Istilah ini juga dipakai Leonard Binder dalam analisis pemikiran modern Mesir, Turki, dan Iran, lewat bukunya, Islamic Liberalism: A Critique of Development Ideologies (1988). Barton, dosen studi-studi agama pada Deakin University, Geelong, Australia, menganggap keempat tokoh yang dianalisis dalam buku ini: Nurcholish Madjid, Djohan Effendi, Ahmad Wahib (almarhum), dan Abdurrahman Wahid merupakan pemikir Indonesia terkemuka yang mempromosikan paham Islam Liberal dalam garis neo-modernisme Fazlur Rahman.
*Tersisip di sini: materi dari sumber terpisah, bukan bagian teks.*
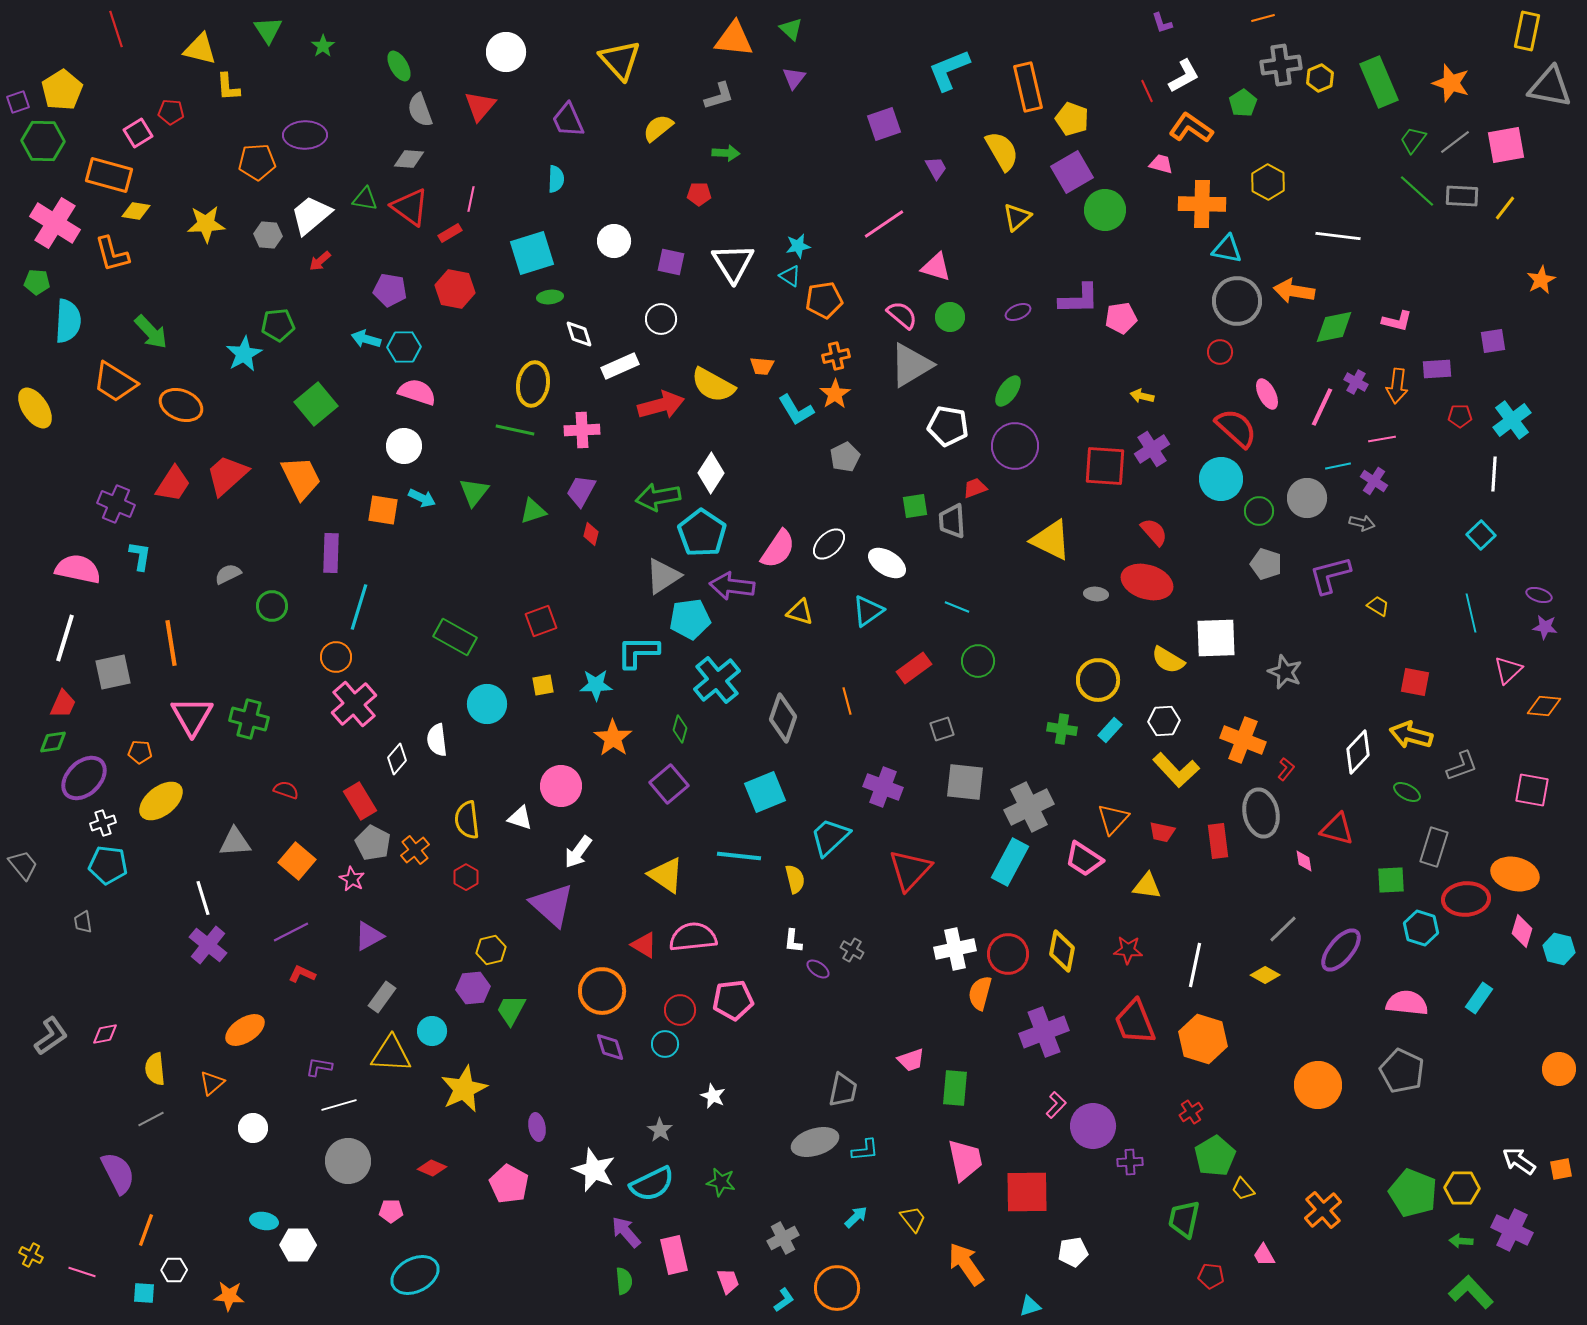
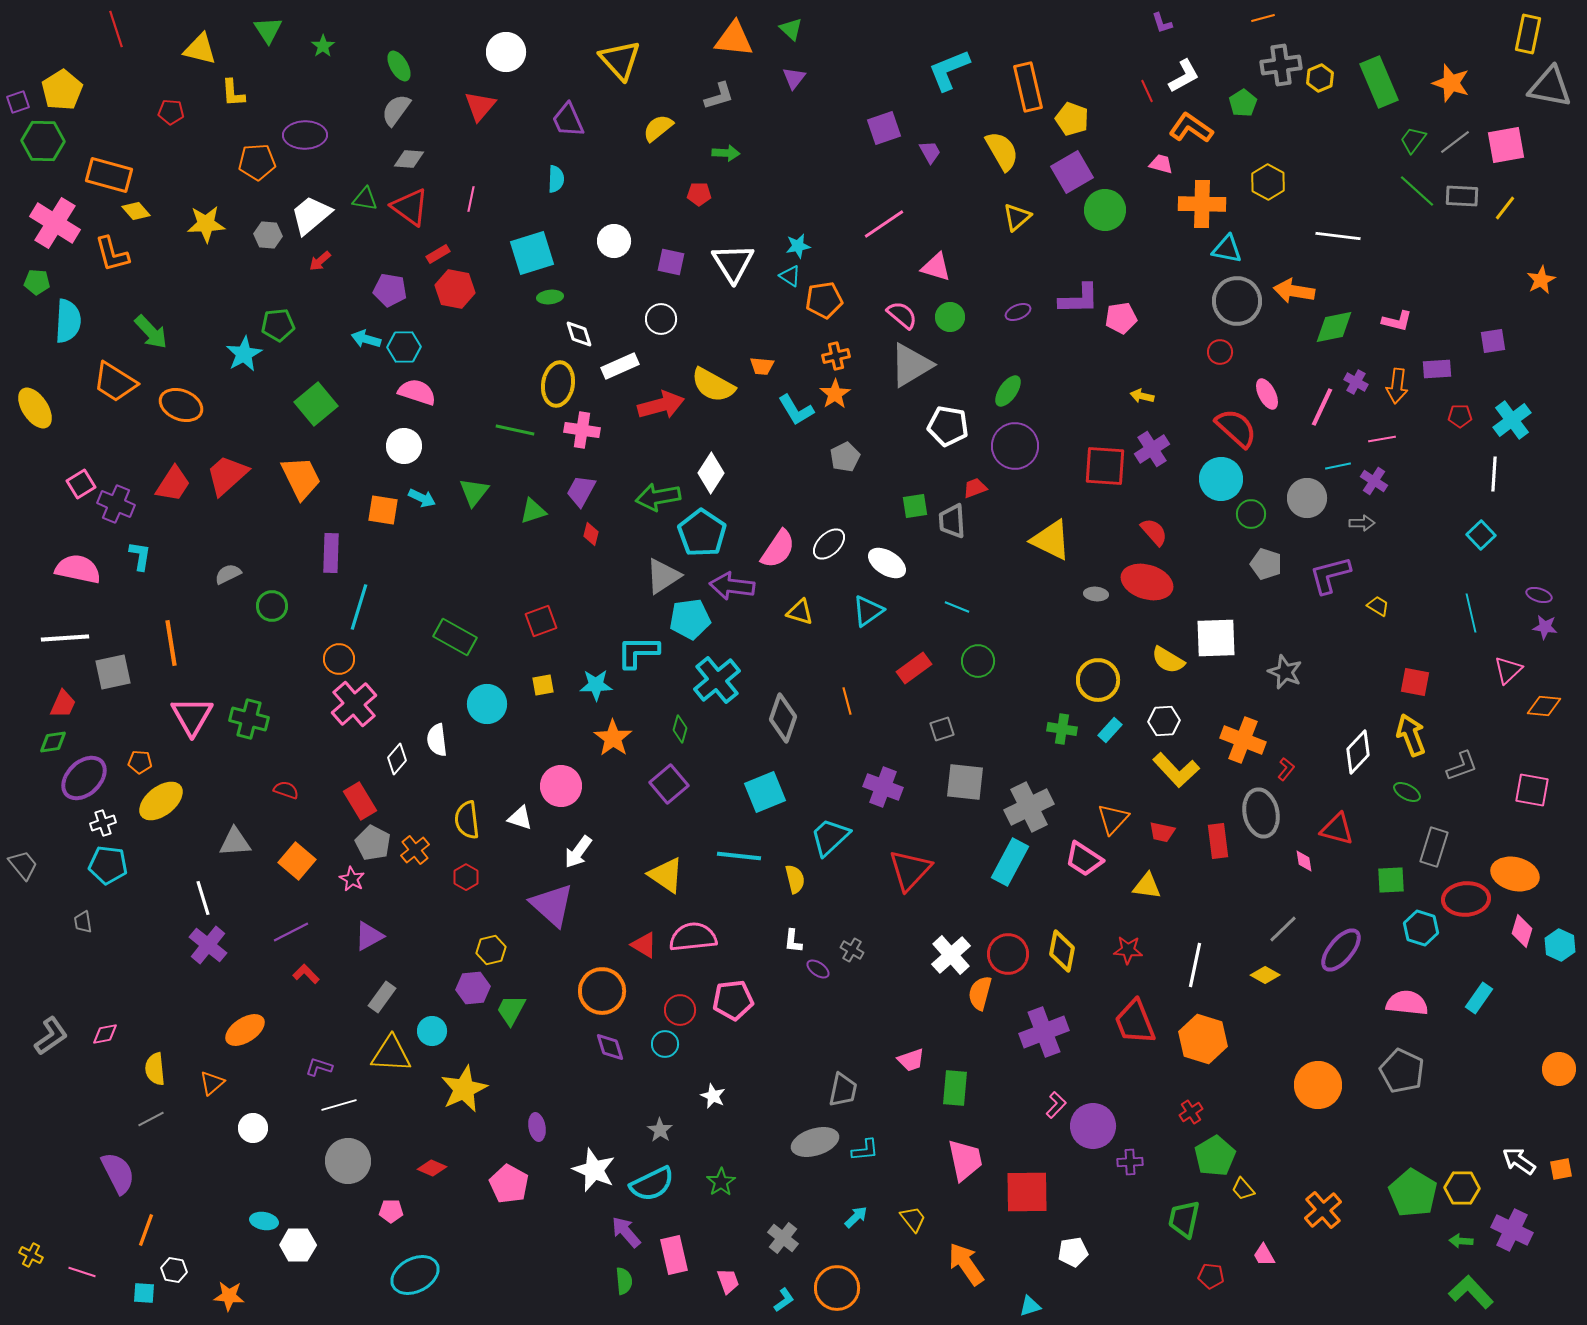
yellow rectangle at (1527, 31): moved 1 px right, 3 px down
yellow L-shape at (228, 87): moved 5 px right, 6 px down
gray semicircle at (420, 110): moved 24 px left; rotated 56 degrees clockwise
purple square at (884, 124): moved 4 px down
pink square at (138, 133): moved 57 px left, 351 px down
purple trapezoid at (936, 168): moved 6 px left, 16 px up
yellow diamond at (136, 211): rotated 40 degrees clockwise
red rectangle at (450, 233): moved 12 px left, 21 px down
yellow ellipse at (533, 384): moved 25 px right
pink cross at (582, 430): rotated 12 degrees clockwise
green circle at (1259, 511): moved 8 px left, 3 px down
gray arrow at (1362, 523): rotated 15 degrees counterclockwise
white line at (65, 638): rotated 69 degrees clockwise
orange circle at (336, 657): moved 3 px right, 2 px down
yellow arrow at (1411, 735): rotated 54 degrees clockwise
orange pentagon at (140, 752): moved 10 px down
white cross at (955, 949): moved 4 px left, 6 px down; rotated 30 degrees counterclockwise
cyan hexagon at (1559, 949): moved 1 px right, 4 px up; rotated 12 degrees clockwise
red L-shape at (302, 974): moved 4 px right; rotated 20 degrees clockwise
purple L-shape at (319, 1067): rotated 8 degrees clockwise
green star at (721, 1182): rotated 28 degrees clockwise
green pentagon at (1413, 1193): rotated 9 degrees clockwise
gray cross at (783, 1238): rotated 24 degrees counterclockwise
white hexagon at (174, 1270): rotated 10 degrees clockwise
Buku ini merinci pemikiran keempat tokoh tersebut, dengan ilustrasi yang sangat mendalam, walaupun orientasi studi teksnya sebatas 1981. Mengikuti Kurzman, minus persoalan hak- hak perempuan yang sekarang dikenal sebagai studi gender, keempat tokoh yang dibahas Barton menguraikan secara sangat mendalam pokok persoalan yang dikemukakan Kurzman.

Buku ini membantu kita memahami perkembangan mutakhir pemikiran Islam di Indonesia. Para tokoh itu membuat kita lega akan wajah Islam di Indonesia yang, walaupun harus terus diuji di kancah empiris, punya masa depan cerah. Dalam konteks Indonesia, Islam liberal diharapkan dapat mengisi nilai-nilai civil religion, agama madani, yang memberi dasar untuk etika bangsa dalam reformasi kini. Inilah Islam yang kita tunggu. Greg Barton tampaknya mempunyai harapan besar pada pemikir Islam liberal ini.